For the start/end model, let’s use a BRIN index, since it is very efficient with time values that grow over time; and after that, run the query with explain analyze to check its Query Plan and the time taken:

create index idx_teststartend on data_teststartend using brin ("start", "end");

explain analyse -- List entries from April 2025:
select * from data_teststartend where "start" >= '2025-04-01' and "end" < '2025-05-01';

Query Plan:

 Bitmap Heap Scan on data_teststartend  (...)
   Recheck Cond: (("start" >= '2025-04-01') AND ("end" <= '2025-05-01'))
   Rows Removed by Index Recheck: 11456
   Heap Blocks: lossy=128
   ->  Bitmap Index Scan on idx_teststartend  (...)
         Index Cond: (("start" >= '2025-04-01') AND ("end" <= '2025-05-01'))
 Planning Time: 0.153 ms
 Execution Time: 3.105 ms

So, for this scenario, the number to beat is about 3 milliseconds.

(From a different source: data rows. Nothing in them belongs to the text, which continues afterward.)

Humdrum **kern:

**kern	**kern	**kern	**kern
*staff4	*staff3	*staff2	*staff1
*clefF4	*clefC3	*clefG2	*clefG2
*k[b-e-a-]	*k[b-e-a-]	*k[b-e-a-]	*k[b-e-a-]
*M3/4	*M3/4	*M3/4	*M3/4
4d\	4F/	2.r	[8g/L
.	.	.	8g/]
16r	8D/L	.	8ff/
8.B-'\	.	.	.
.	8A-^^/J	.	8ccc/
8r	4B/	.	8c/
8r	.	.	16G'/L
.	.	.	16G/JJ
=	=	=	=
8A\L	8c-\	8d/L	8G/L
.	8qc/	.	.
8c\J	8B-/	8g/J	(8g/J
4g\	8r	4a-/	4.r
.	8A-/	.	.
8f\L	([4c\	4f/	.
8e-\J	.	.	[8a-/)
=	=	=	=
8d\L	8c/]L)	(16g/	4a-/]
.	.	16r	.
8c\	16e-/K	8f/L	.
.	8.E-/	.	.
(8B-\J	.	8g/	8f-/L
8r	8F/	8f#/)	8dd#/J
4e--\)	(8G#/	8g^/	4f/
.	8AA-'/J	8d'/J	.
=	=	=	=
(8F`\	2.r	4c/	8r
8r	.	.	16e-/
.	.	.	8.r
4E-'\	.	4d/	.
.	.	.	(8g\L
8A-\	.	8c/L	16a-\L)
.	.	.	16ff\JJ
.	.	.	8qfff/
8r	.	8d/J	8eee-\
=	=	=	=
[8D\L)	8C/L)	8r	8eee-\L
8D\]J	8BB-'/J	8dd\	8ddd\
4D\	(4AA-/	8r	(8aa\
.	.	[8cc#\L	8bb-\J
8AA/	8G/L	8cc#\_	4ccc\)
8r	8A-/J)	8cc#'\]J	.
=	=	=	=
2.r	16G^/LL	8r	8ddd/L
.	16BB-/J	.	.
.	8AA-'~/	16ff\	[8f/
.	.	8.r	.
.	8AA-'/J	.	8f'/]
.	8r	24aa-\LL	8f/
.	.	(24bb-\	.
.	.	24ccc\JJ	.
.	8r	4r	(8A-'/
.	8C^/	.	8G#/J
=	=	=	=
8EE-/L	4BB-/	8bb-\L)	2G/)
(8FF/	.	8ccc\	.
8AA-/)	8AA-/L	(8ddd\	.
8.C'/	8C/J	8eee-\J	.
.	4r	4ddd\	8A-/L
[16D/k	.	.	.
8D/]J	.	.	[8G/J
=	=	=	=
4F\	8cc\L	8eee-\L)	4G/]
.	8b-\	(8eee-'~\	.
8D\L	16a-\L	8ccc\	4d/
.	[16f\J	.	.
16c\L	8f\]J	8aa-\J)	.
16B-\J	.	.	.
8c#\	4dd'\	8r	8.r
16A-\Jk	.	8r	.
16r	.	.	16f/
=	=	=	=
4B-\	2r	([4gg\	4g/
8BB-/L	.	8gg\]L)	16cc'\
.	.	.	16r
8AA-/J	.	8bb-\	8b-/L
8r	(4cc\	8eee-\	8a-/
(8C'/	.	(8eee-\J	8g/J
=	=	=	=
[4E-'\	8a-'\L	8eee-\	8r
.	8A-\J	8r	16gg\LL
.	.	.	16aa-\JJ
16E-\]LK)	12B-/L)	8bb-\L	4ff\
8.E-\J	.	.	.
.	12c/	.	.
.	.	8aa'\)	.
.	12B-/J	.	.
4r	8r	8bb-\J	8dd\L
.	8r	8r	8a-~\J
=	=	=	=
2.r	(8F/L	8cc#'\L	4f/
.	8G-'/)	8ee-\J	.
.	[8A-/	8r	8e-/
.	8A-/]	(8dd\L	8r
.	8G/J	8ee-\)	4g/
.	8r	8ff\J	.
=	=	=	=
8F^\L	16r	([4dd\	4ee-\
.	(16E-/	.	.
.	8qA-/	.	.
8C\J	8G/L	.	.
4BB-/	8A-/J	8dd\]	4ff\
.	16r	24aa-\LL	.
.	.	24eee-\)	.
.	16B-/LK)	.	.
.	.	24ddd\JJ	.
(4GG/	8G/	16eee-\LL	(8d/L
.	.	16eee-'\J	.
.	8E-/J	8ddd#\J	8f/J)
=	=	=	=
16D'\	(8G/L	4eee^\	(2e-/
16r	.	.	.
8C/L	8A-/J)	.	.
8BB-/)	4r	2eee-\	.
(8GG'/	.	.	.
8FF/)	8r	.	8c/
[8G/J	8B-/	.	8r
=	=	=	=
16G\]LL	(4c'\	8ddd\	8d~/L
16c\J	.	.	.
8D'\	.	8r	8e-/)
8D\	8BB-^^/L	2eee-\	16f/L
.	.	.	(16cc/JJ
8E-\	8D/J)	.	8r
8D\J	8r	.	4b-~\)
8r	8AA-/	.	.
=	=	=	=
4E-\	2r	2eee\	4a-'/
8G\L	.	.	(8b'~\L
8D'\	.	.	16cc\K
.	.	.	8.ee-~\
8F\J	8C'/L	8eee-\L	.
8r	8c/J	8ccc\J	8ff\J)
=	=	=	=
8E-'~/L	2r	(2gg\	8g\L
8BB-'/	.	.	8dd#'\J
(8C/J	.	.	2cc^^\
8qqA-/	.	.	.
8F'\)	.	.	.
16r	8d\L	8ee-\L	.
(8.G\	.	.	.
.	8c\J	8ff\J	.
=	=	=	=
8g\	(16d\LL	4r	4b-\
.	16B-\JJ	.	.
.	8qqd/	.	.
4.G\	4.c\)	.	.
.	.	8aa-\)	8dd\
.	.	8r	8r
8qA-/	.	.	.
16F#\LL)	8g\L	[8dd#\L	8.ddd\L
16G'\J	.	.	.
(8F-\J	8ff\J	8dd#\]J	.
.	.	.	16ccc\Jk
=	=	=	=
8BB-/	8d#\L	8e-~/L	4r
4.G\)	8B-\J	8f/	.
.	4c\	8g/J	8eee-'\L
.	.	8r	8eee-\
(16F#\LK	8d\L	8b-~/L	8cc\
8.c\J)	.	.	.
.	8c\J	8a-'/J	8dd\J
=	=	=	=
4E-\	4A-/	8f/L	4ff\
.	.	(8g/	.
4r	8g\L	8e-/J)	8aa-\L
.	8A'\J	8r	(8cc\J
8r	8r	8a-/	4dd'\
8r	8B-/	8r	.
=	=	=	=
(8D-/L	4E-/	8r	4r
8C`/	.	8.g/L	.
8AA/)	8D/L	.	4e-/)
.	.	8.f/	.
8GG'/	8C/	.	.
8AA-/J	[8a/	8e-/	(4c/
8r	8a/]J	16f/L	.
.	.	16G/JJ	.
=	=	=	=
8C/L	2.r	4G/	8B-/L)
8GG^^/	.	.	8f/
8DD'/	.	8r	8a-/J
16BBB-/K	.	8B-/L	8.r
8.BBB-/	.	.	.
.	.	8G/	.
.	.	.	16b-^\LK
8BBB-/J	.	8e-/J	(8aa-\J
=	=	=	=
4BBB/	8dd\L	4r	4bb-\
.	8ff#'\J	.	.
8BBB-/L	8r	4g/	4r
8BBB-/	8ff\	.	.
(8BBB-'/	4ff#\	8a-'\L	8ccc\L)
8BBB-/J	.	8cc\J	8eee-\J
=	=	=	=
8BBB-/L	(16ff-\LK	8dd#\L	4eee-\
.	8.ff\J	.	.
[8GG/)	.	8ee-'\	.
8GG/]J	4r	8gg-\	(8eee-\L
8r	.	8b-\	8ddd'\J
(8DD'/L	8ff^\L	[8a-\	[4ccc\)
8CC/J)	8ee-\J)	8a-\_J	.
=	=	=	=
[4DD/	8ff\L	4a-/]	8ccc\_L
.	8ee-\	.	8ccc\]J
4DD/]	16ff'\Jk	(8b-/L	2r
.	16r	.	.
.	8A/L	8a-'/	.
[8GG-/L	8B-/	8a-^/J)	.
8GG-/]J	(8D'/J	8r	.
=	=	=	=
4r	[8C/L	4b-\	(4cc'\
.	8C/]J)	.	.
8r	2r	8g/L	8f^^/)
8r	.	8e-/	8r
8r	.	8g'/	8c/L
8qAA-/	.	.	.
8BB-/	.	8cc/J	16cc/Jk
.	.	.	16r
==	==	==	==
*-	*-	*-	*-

Now, let’s do the same for the model with the time range field; the only difference is the type of index used: PostgreSQL’s documentation suggests the use of a GIST index:

create index idx_testrange on data_testrange using gist (period);

explain analyse -- List entries from April 2025:
select * from data_testrange where period <@ '[2025-04-01, 2025-05-01)';

Query Plan:

 Bitmap Heap Scan on data_testrange  (...)
   Recheck Cond: (period <@ '["2025-04-01", "2025-05-01")')
   Heap Blocks: exact=65
   ->  Bitmap Index Scan on idx_testrange  (...)
         Index Cond: (period <@ '["2025-04-01", "2025-05-01")')
 Planning Time: 0.333 ms
 Execution Time: 2.196 ms

This went down from about 3 to 2 milliseconds.

Going deeper

In this article, I focused on time ranges because I used it recently in a system, but PostgreSQL supports other types of ranges:

  • Integers (both 32 and 64 bits).
  • Floats.
  • Time without timezone.
  • Date (day only, without hours and minutes).

They all have respective Django fields, and they all support the same operators described here for the time range.

I suggest you consider ranges of any type for your systems. They can make your data model mode concise and resilient, your code more idiomatic, and have overall better performance if you can pick the right indexes.